PROBLEM REQUIREMENTS -
Please restate the material below word for word, from the first line through the one that contains "thumb tip: (457, 425)", inclusive.

"""

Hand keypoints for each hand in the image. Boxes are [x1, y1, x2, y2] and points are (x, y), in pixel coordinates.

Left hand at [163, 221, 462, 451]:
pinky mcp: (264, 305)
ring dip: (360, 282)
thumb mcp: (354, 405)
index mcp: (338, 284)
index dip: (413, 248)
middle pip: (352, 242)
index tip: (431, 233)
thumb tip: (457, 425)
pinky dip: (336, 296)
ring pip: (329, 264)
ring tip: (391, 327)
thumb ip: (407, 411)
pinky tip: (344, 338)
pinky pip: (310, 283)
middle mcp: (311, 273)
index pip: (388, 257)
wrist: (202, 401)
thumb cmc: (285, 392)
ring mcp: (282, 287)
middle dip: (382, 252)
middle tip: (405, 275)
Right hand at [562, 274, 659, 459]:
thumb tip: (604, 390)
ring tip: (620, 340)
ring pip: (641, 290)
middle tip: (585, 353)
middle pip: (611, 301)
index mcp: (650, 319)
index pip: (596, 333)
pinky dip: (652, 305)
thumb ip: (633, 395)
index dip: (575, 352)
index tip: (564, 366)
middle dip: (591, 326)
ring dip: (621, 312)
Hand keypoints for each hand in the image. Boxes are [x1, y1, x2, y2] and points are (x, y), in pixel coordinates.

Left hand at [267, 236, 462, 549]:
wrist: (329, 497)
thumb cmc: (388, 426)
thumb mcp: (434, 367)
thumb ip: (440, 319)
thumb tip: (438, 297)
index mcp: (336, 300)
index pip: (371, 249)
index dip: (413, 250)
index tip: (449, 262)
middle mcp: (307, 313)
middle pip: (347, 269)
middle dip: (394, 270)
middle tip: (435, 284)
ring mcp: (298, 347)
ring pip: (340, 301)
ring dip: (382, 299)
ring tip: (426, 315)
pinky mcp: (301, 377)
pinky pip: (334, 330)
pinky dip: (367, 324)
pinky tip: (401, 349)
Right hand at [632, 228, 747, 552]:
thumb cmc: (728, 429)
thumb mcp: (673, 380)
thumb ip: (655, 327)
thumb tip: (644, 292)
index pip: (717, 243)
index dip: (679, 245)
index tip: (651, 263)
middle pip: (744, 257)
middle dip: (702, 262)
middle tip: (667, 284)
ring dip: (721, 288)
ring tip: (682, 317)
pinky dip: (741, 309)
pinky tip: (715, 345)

"""

PROBLEM SOLUTION -
Hand keypoints for each hand in the image. Boxes are [x1, y1, x2, y2] and points are (x, y), in pixel coordinates.

Left hand at [163, 221, 462, 451]:
pinky mcp: (264, 305)
ring dip: (360, 282)
thumb mcp: (354, 405)
index mcp: (338, 284)
index dip: (413, 248)
middle pip: (352, 242)
index tip: (431, 233)
thumb tip: (457, 425)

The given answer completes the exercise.